Corriere della Sera, 21 settembre 2015
L’incontro “molto familiare e cordiale” a L’Avana tra Papa Francesco e i fratelli Fidel e Raúl Castro. Poi la messa di Bergoglio in Plaza de la Revolución, davanti a mezzo milione di persone. Tra Gesù Cristo e Che Guevara
A Siboney, quartiere dell’Avana lungo la costa nord dell’isola, il buen retiro di Fidel Castro è celato da una fitta vegetazione, tra palme da cocco e ceiba. Francesco arriva in tutta riservatezza prima di incontrare ufficialmente il fratello Raúl e dopo la grande messa con mezzo milione di persone in Plaza de la Revolución, di fronte al palco un grande ritratto di Cristo, nel palazzo accanto quello del «Che». Nel 2012 fu il líder máximo a raggiungere Benedetto XVI alla nunziatura poco distante ma il tempo passa, il Comandante ha compiuto 89 anni e il fisico sconsiglia spostamenti. Dopo Wojtyla nel 1998 e Ratzinger, è la terza volta che Fidel incontra un pontefice a Cuba. Ma stavolta è diverso, il primo Papa gesuita si trova davanti l’allievo forse più ribelle nella storia della Compagnia, quasi un amarcord. Quaranta minuti a conversare senza bisogno di interpreti, clima «molto familiare e informale e cordiale», tutt’intorno la famiglia Castro, una decina di persone tra la moglie Delia, figli e nipoti. E Francesco che regala a Fidel un testo e un cd con le prediche di padre Armando Llorente, tutore del giovane Castro nonché guida spirituale e di escursioni scout ai tempi del Collegio de Belén.

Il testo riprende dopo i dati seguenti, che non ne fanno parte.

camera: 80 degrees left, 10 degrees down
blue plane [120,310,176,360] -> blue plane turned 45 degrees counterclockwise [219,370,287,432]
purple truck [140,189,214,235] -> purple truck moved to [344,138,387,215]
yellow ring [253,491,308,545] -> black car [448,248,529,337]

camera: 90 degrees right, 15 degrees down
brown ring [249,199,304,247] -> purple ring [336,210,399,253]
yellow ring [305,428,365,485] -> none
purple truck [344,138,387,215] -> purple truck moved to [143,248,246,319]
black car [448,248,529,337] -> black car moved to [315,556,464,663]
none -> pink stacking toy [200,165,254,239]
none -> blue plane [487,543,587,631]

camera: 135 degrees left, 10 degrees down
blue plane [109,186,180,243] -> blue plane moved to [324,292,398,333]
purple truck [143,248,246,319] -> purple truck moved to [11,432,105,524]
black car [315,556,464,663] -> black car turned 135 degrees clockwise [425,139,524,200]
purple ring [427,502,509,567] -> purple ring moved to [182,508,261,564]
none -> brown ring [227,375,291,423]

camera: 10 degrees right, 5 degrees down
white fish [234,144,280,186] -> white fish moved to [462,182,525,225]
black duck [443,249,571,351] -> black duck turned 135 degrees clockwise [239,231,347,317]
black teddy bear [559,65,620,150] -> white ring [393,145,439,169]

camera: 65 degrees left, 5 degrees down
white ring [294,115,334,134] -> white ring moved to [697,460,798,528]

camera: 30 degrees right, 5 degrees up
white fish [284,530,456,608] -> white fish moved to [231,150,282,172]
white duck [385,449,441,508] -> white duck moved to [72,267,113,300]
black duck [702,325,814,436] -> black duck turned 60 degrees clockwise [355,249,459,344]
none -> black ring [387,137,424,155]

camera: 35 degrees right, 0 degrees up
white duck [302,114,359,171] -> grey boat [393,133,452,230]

Nella rivista scolastica del giugno 1945, accanto alla foto del ragazzo non ancora barbuto, si legge il giudizio finale pronunciato da Llorente: «1942-1945, Fidel si è sempre distinto in tutte le materie letterarie. È stato un atleta di grande valore, che ha sempre difeso con orgoglio la bandiera del Collegio. Ha saputo guadagnarsi l’ammirazione e l’affetto di tutti. Affronterà gli studi di Diritto e non dubitiamo che riempirà con pagine brillanti il libro della sua vita».
Castro sorride, ringrazia Bergoglio e a sua volta gli dona il libro intervista dell’85 con Frei Betto, «Fidel e la religione», nella dedica ha scritto: «A papa Francesco in occasione della sua fraterna visita a Cuba, con l’ammirazione e il rispetto del popolo cubano». Quando vide Ratzinger gli chiese di fargli avere dei testi di argomento religioso che Benedetto XVI spedì di lì a poco. Così Francesco, considerato l’interesse, oltre ai testi del suo vecchio educatore porta al Comandante anche due opere del sacerdote biblista Alessandro Pronzato («Vangeli scomodi» e «La nostra bocca si aprì al sorriso», su fede e umorismo), nonché due copie dell’ Evangelii Gaudium e dell’enciclica Laudato si’. I temi delle opere di Francesco sono al centro della conversazione con Fidel: ambiente e cambiamenti climatici, conflitti e povertà, la necessità di «cambiare rotta» perché il sistema economico attuale «non regge più» e il pianeta rischia «l’autodistruzione».
Certo, nell’omelia della messa Francesco ha messo in chiaro il senso del «servizio», ha spiegato che «l’orizzonte di Gesù non è per pochi privilegiati» e «servire» significa «avere cura delle fragilità» presenti «nelle famiglie, nella società, nel popolo», in «ogni fratello affamato e assetato, spogliato o in carcere o malato», fino ad avvertire: «Il sevizio non è mai ideologico perché non serve le idee, ma le persone». Del resto ha messo in guardia i cubani anche da «progetti che possono apparire seducenti», il consumismo che nell’enciclica definisce un’illusione di libertà. All’Angelus prega anche per «il cammino di pace» in Colombia, «non possiamo permetterci un altro fallimento». I dissidenti cubani denunciano una «trentina» di «arresti arbitrari» durati «da tre a sei ore», due uomini e una donna sono stati bloccati in piazza mentre tentavano di distribuire volantini. Padre José Rubinos, altro vecchio insegnante di Castro, diceva agli studenti: «Fidel è stato un allievo eccellente. Però vi avverto che è un poco imprevedibile».